▶ [Exercise directions] Write each line again exactly as it is, from the opening line of the records below through the one containing "whose \fBaf_mk\fP call", and add nothing.
━━ Data to process
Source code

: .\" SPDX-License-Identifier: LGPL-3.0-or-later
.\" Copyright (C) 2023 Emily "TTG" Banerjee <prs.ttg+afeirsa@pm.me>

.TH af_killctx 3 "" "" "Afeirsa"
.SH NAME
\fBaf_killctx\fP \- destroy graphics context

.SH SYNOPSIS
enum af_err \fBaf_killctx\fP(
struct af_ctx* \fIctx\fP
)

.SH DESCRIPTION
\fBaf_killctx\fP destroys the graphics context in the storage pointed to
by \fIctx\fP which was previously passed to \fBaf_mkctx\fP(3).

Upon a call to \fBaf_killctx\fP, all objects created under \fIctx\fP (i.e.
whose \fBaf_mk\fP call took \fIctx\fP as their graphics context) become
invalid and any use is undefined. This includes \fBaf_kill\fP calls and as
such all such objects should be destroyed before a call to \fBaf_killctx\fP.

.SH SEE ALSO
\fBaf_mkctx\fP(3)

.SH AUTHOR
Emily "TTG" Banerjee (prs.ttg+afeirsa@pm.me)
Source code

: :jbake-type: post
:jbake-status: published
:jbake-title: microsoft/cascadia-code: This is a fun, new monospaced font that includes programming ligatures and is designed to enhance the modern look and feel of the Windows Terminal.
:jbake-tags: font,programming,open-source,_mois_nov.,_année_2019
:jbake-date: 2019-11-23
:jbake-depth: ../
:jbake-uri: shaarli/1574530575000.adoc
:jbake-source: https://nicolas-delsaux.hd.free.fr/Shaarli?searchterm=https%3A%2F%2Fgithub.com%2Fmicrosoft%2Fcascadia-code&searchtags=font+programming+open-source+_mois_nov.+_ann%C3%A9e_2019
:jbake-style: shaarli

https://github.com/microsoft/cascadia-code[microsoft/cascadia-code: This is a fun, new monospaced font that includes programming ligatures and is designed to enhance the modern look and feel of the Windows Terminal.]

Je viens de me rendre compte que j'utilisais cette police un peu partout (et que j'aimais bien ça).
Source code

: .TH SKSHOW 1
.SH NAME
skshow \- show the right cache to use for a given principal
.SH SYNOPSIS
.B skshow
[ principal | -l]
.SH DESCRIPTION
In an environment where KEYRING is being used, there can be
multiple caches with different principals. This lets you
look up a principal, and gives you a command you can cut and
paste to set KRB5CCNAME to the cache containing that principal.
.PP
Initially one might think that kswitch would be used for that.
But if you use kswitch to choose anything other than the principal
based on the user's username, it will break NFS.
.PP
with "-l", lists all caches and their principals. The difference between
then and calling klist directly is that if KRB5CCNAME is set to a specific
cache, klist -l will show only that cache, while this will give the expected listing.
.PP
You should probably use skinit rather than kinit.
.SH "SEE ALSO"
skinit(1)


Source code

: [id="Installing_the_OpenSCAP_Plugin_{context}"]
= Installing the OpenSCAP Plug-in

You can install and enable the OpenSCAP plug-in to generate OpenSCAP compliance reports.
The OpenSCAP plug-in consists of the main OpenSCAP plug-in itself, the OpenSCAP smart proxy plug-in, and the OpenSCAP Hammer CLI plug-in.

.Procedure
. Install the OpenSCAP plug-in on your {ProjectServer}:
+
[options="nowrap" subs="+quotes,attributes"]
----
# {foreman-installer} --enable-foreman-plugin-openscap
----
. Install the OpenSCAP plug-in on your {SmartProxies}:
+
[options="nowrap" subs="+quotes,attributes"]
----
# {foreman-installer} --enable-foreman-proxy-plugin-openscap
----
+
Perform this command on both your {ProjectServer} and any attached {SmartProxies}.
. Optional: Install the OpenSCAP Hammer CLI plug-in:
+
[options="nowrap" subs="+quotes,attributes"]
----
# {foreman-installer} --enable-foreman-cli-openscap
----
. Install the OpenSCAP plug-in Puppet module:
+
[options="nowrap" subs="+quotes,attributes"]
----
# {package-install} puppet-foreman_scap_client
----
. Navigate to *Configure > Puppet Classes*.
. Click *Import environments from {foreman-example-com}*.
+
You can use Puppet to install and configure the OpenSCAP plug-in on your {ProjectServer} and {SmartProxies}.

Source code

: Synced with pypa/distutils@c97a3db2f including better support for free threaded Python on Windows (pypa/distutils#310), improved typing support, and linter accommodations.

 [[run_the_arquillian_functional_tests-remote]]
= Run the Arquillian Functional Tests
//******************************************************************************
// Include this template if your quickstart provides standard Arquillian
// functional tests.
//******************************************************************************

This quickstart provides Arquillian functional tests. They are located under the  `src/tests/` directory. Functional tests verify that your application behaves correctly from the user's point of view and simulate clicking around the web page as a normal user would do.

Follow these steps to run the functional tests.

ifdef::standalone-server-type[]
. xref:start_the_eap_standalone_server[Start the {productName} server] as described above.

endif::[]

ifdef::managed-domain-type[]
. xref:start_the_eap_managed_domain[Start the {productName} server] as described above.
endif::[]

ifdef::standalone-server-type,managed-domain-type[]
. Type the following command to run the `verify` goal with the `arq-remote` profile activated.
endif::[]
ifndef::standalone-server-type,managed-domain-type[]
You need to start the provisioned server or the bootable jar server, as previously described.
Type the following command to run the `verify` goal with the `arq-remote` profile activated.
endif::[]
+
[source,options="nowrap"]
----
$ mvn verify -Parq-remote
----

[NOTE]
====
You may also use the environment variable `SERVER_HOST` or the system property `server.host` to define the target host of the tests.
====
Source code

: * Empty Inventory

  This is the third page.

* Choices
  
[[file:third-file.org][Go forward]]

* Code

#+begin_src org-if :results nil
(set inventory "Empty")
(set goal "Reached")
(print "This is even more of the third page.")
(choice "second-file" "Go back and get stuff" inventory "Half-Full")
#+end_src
━━━━
▶ [Task result]
Source code

: .\" SPDX-License-Identifier: LGPL-3.0-or-later
.\" Copyright (C) 2023 Emily "TTG" Banerjee <prs.ttg+afeirsa@pm.me>

.TH af_killctx 3 "" "" "Afeirsa"
.SH NAME
\fBaf_killctx\fP \- destroy graphics context

.SH SYNOPSIS
enum af_err \fBaf_killctx\fP(
struct af_ctx* \fIctx\fP
)

.SH DESCRIPTION
\fBaf_killctx\fP destroys the graphics context in the storage pointed to
by \fIctx\fP which was previously passed to \fBaf_mkctx\fP(3).

Upon a call to \fBaf_killctx\fP, all objects created under \fIctx\fP (i.e.
whose \fBaf_mk\fP call took \fIctx\fP as their graphics context) become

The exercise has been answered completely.